(Dataset items)
◇ ◇ ◇ ◇

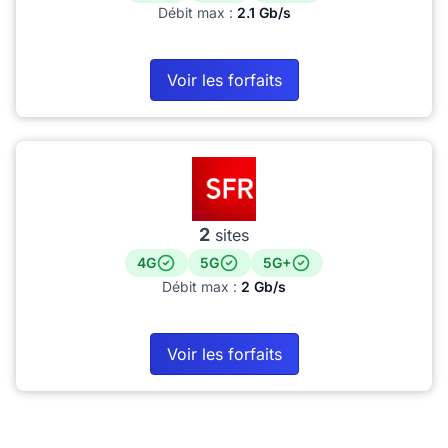
Débit max :
2.1 Gb/s
Voir les forfaits
2
sites
4G
5G
5G+
Débit max :
2 Gb/s
Voir les forfaits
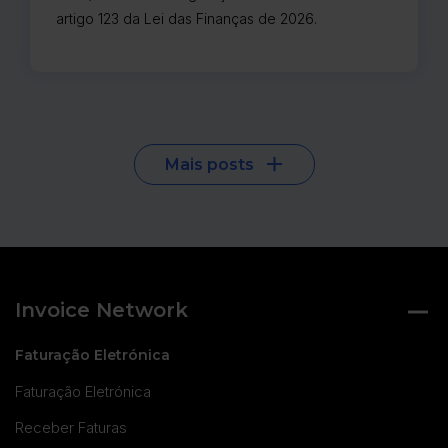
artigo 123 da Lei das Finanças de 2026.
Mais posts
Invoice Network
Faturação Eletrónica
Faturação Eletrónica
Receber Faturas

◇ ◇ ◇ ◇

With the pictures omitted, print each line of the data above precisely as given.

Débit max :
2.1 Gb/s
Voir les forfaits
2
sites
4G
5G
5G+
Débit max :
2 Gb/s
Voir les forfaits
artigo 123 da Lei das Finanças de 2026.
Mais posts
Invoice Network
Faturação Eletrónica
Faturação Eletrónica
Receber Faturas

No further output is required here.